AI Models
GLM 5.1
Zhipu's latest flagship model. Strong reasoning and multilingual capabilities with a 203K context window.
POST
$0.01/call/v1/ai/chatOverview
Zhipu's latest flagship model. Strong reasoning and multilingual capabilities with a 203K context window.
| Property | Value |
|---|---|
| Model ID | z-ai/glm-5.1 |
| Context Window | 203,000 tokens |
| Max Output | 8,192 tokens |
| Input Price | $1.26 / 1M tokens |
| Output Price | $3.96 / 1M tokens |
Usage
const res = await fetch('https://api.yepapi.com/v1/ai/chat', {
method: 'POST',
headers: {
'x-api-key': 'YOUR_API_KEY',
'Content-Type': 'application/json',
},
body: JSON.stringify({
model: 'z-ai/glm-5.1',
messages: [{ role: 'user', content: 'Explain the concept of attention mechanisms in neural networks.' }],
}),
});
const { data } = await res.json();
console.log(data.message.content);curl -X POST https://api.yepapi.com/v1/ai/chat \
-H "x-api-key: YOUR_API_KEY" \
-H "Content-Type: application/json" \
-d '{"model": "z-ai/glm-5.1", "messages": [{"role": "user", "content": "Explain the concept of attention mechanisms in neural networks."}]}'Request Body
| Parameter | Type | Required | Description | Default |
|---|---|---|---|---|
model | string | Yes | Model ID (e.g. z-ai/glm-5.1) | — |
messages | Message[] | Yes | Array of { role, content } objects | — |
maxTokens | number | No | Maximum tokens in the response | Model default |
temperature | number | No | Sampling temperature (0.0–2.0) | 1.0 |
topP | number | No | Nucleus sampling threshold | 1.0 |
frequencyPenalty | number | No | Penalize repeated tokens | 0 |
presencePenalty | number | No | Penalize tokens already present | 0 |
stream | boolean | No | Enable SSE streaming | false |
Info
All AI models use the /v1/ai/chat endpoint.
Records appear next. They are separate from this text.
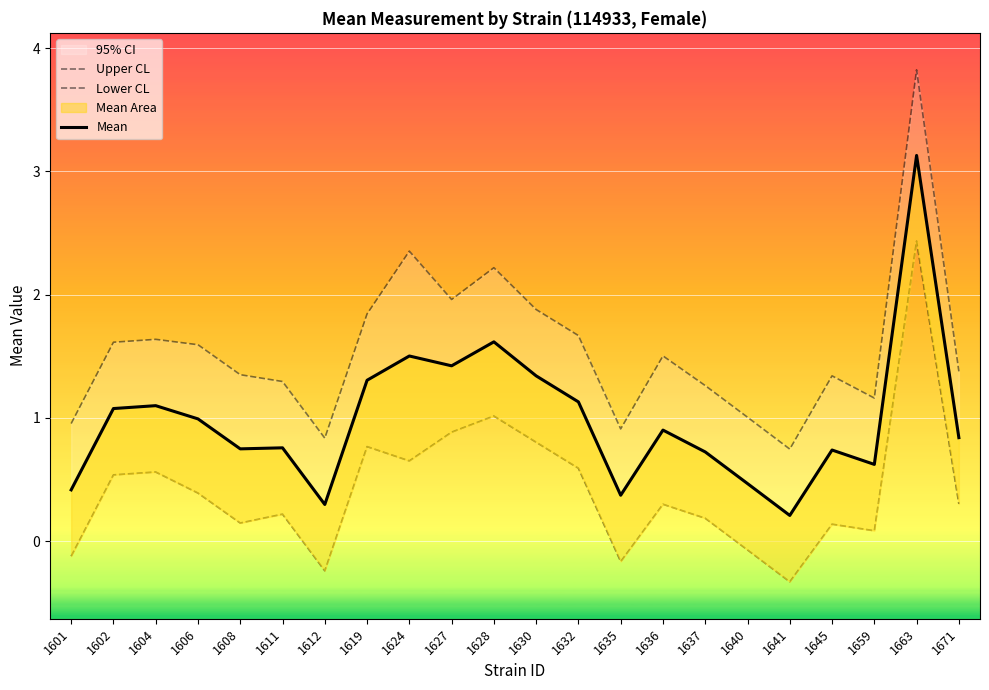

Which series has the widest spread of values?

Upper CL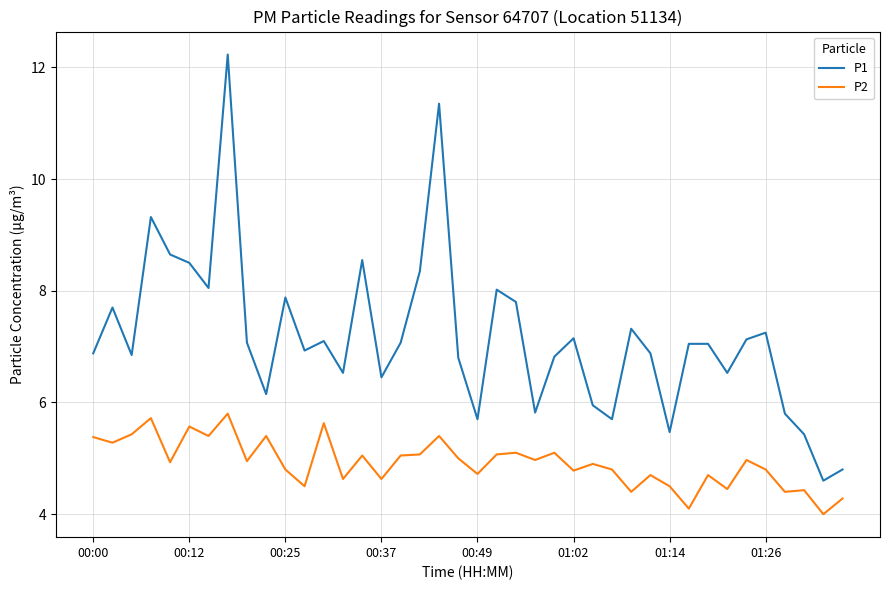

True or false: P2 and P1 intersect in this chart.

False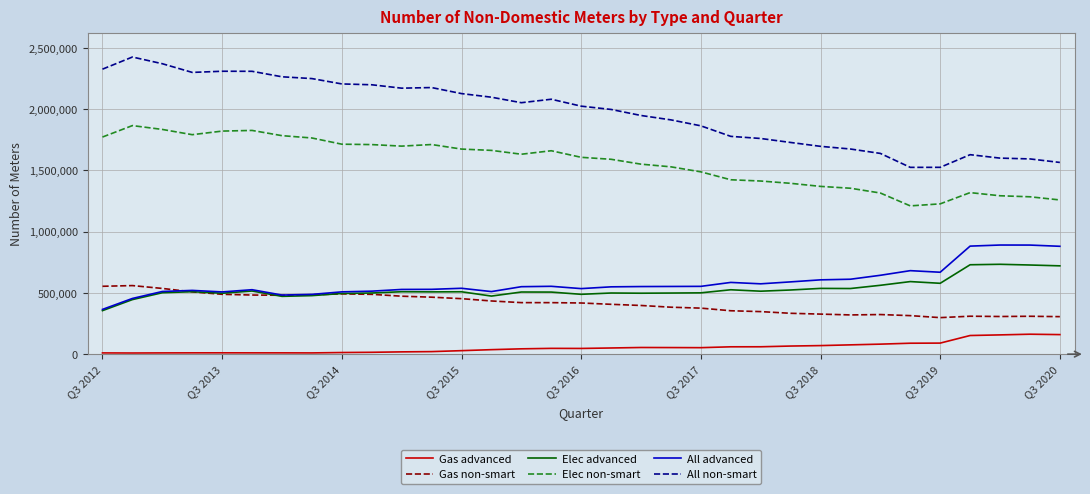

List the series in order of their peak value, lowest first.

Gas advanced, Gas non-smart, Elec advanced, All advanced, Elec non-smart, All non-smart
Specify the model with the model field.
Response
{
"ok": true,
"data": {
"model": "z-ai/glm-5.1",
"message": {
"role": "assistant",
"content": "Attention mechanisms allow neural networks to dynamically focus on the most relevant parts of an input sequence when producing each element of the output, computing weighted sums based on learned relevance scores."
},
"usage": {
"promptTokens": 14,
"completionTokens": 168,
"totalTokens": 182
}
}
}Streaming
Set "stream": true to receive Server-Sent Events. Each chunk contains a delta object:
data: {"delta":{"content":"Attention"},"model":"z-ai/glm-5.1","index":0}
data: [DONE]Under the Hood
We handle auth, billing, and response normalization — you just send messages.